Diversamente opinandosi si allungherebbero "inevitabilmente ed inutilmente i tempi del processo".
Nel caso in cui il giudice sospenda il processo (della Legge n. 47 del 1985, ex articoli 44 o 38) in assenza dei presupposti di legge, la sospensione e' inesistente ed il corso della sospensione non e' interrotto.

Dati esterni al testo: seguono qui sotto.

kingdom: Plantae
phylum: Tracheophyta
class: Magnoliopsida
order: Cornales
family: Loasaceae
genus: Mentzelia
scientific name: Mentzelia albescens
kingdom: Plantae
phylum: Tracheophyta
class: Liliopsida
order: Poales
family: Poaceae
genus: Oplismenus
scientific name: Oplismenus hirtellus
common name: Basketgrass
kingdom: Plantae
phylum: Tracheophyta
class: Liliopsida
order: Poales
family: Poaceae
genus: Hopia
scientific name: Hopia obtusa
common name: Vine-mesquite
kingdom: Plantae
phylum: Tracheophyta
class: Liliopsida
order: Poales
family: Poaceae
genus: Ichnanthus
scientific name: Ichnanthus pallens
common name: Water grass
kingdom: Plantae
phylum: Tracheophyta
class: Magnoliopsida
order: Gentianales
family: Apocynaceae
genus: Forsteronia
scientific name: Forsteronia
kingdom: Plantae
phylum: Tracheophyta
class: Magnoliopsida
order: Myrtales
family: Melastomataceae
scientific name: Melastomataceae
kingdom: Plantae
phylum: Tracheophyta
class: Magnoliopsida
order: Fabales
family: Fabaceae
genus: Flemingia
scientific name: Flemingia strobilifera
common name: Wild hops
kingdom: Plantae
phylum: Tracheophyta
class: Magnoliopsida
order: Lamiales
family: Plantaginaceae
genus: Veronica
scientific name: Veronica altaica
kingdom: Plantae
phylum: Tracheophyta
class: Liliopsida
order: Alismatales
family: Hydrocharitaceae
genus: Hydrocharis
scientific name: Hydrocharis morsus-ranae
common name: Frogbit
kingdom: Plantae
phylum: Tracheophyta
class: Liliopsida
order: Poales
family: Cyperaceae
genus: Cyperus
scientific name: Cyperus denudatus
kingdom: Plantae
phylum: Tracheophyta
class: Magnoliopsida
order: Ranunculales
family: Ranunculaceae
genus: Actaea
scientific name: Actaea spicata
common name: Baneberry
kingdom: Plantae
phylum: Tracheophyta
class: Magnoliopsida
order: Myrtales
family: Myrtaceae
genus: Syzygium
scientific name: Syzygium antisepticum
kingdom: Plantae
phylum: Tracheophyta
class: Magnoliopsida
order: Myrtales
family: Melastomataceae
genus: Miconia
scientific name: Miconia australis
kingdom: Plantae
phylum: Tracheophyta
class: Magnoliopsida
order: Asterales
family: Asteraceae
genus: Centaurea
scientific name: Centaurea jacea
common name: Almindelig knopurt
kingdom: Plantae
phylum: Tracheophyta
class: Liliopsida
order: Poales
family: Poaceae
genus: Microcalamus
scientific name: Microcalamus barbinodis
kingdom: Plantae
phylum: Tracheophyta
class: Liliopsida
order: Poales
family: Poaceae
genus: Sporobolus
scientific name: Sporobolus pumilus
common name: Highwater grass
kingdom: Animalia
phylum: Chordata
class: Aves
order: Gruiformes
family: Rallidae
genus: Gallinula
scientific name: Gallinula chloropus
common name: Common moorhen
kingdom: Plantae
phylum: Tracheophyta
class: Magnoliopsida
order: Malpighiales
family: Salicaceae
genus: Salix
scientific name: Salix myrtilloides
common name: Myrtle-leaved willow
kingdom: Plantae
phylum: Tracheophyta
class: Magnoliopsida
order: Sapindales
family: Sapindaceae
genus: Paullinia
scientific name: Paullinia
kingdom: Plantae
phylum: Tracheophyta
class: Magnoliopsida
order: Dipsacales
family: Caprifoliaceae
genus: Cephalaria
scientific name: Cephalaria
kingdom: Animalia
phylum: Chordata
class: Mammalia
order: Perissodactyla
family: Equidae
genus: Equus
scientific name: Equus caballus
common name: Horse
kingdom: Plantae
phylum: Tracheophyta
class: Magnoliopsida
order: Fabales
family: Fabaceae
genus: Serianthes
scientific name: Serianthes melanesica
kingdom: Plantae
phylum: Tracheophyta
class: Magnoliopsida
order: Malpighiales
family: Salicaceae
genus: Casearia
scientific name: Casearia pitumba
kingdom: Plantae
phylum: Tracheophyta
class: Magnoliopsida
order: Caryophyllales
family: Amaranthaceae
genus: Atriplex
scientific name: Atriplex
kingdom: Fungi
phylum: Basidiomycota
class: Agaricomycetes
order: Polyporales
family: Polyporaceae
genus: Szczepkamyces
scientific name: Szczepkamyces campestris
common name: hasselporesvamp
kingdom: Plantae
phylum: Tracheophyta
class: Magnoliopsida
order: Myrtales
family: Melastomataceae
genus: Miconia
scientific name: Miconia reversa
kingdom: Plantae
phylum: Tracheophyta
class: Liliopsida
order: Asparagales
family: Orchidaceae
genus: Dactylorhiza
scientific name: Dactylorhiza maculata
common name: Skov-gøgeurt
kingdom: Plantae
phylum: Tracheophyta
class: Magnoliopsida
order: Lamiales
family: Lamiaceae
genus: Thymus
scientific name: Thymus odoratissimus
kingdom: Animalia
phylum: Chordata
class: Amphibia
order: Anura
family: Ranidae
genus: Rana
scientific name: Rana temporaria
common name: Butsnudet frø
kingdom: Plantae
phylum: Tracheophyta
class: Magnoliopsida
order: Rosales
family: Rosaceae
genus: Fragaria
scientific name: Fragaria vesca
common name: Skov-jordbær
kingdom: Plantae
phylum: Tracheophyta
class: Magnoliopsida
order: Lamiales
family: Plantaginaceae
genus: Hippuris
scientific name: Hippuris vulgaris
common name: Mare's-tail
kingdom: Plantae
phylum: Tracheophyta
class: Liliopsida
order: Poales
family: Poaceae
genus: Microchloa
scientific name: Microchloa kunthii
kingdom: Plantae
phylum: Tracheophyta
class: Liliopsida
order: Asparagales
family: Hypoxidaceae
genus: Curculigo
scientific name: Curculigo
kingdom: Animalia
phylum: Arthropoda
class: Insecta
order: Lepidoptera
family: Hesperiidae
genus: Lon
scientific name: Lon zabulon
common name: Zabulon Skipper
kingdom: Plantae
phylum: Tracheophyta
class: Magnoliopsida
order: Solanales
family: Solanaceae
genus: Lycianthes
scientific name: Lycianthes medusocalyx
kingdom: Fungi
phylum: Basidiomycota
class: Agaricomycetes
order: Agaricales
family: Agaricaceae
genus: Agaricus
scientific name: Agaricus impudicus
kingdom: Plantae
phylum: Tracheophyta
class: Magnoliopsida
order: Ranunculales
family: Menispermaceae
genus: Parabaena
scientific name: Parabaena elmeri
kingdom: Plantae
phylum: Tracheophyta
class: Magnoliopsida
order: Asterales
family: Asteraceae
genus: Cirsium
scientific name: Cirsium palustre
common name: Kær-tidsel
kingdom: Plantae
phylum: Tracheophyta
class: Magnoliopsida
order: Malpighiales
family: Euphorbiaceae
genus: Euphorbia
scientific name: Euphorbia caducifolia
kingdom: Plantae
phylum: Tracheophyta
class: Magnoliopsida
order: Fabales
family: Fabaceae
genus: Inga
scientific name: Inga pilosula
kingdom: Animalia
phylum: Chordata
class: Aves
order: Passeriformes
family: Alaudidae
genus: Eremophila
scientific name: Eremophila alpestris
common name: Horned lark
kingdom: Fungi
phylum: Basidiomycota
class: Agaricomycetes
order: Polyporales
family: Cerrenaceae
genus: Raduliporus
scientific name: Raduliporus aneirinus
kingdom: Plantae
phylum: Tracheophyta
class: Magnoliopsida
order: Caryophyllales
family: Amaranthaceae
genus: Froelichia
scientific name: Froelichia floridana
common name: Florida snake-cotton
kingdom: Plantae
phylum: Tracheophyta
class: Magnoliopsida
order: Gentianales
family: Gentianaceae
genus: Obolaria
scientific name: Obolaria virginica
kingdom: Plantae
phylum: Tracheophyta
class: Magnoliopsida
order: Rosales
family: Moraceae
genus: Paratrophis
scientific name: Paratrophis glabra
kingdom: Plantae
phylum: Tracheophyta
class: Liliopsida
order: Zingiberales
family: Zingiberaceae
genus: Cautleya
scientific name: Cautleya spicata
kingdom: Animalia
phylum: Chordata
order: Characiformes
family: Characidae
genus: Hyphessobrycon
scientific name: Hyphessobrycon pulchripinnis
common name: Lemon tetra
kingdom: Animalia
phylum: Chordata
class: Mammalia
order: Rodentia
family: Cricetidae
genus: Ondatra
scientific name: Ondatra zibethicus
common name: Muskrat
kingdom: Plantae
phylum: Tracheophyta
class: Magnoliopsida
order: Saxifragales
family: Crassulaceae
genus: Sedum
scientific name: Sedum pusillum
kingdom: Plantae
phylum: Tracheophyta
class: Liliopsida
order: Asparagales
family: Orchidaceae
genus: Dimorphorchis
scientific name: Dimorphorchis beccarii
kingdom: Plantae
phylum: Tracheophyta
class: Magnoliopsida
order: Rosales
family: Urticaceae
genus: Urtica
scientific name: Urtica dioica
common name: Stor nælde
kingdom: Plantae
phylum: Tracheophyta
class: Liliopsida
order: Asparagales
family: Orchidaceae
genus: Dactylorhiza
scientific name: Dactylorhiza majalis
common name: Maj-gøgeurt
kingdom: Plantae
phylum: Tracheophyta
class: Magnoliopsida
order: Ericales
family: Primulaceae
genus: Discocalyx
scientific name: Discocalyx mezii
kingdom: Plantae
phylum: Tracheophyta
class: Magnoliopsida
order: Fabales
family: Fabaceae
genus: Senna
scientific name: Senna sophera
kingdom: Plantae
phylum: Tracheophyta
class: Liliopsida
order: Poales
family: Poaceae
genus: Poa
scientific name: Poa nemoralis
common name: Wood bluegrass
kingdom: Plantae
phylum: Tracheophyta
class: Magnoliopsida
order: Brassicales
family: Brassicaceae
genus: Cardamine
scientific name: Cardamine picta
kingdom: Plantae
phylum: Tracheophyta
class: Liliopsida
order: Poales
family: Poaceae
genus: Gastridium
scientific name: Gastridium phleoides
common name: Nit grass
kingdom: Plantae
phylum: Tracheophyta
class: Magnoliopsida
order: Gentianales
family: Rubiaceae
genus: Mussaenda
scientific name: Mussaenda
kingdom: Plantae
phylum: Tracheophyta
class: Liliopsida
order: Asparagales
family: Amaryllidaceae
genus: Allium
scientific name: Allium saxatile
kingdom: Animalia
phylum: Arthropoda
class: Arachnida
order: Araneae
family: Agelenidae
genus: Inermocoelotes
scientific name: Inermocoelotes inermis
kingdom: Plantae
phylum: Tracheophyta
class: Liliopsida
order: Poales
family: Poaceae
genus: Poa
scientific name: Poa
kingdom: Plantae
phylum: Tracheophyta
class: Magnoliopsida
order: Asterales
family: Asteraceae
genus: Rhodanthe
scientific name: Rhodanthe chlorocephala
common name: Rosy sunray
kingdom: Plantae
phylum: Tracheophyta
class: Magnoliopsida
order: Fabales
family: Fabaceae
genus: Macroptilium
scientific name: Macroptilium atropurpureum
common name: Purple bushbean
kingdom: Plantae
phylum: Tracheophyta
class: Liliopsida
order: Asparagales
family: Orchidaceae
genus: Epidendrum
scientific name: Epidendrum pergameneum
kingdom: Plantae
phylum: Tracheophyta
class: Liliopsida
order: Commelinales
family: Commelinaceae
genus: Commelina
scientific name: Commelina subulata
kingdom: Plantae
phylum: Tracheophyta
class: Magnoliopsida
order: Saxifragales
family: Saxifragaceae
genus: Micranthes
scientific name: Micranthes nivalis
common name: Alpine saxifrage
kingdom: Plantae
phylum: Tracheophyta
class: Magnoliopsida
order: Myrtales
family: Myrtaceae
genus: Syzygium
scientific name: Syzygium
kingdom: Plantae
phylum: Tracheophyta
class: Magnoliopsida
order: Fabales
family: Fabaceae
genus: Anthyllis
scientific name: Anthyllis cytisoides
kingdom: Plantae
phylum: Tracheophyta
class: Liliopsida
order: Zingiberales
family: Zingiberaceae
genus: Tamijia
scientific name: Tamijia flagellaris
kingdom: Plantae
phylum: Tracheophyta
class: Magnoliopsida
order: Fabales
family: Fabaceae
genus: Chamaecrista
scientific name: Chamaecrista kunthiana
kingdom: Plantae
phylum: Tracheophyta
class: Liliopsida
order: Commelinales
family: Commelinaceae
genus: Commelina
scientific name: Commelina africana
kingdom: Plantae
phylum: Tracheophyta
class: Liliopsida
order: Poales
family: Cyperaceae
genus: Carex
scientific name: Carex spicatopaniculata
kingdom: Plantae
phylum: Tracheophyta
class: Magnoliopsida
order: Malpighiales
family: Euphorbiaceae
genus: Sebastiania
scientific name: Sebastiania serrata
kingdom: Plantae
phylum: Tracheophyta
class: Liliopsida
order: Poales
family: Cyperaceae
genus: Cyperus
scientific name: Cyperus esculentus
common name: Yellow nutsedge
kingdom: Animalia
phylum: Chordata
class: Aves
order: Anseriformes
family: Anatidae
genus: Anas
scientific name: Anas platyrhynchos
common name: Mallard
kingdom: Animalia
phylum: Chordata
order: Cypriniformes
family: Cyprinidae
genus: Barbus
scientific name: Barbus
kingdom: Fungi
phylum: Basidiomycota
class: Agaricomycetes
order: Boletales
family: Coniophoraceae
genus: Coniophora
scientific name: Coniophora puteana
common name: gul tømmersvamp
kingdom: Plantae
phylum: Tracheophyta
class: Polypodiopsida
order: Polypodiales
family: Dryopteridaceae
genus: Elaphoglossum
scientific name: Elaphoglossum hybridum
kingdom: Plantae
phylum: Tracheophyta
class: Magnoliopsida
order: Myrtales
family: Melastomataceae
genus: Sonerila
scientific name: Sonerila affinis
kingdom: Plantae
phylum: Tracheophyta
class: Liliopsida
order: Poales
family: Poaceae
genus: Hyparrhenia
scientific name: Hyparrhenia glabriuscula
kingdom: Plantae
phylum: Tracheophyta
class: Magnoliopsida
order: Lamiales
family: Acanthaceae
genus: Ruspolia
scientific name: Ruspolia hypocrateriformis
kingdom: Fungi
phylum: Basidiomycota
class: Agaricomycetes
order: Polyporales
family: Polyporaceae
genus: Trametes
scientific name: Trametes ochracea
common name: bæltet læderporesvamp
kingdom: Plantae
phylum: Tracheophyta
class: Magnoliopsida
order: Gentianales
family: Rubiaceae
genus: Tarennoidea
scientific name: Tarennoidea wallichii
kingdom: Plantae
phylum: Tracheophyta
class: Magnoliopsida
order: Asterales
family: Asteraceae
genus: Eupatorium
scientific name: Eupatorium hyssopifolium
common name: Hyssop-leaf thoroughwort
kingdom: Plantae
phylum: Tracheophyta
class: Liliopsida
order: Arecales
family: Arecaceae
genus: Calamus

2. La inammissibilita' del ricorso non consente il formarsi di un valido rapporto di impugnazione, per cui non puo' tenersi conto della prescrizione dei reati scaduta in epoca successiva (6.12.2007) alla pronuncia della sentenza impugnata ed alla presentazione dell'atto di gravame (vedi Cass. Sez. Unite, 21.12.2000, n. 32, rie De Luca).
3. Tenuto conto della sentenza 13.6.2000, n. 186 della Corte Costituzionale e rilevato che non sussistono elementi per ritenere che "le parti abbiano proposto il ricorso senza versare in colpa nella determinazione della causa di inammissibilita'", alla declaratoria della inammissibilita' medesima segue, a norma dell'articolo 616 c.p.p., l'onere solidale delle spese del procedimento nonche', per ciascun ricorrente, quello del versamento di una somma, in favore della cassa delle ammende, equitativamente fissata, in ragione dei motivi dedotti, nella misura di euro 1.000,00.
P.Q.M.
LA CORTE SUPREMA DI CASSAZIONE
Visti gli articoli 607,615 e 616 c.p.p..
Dichiara inammissibile il ricorso e condanna i ricorrenti, in solido, al pagamento delle spese processuali e ciascuno di essi al versamento della somma di euro mille/00 in favore della cassa delle ammende.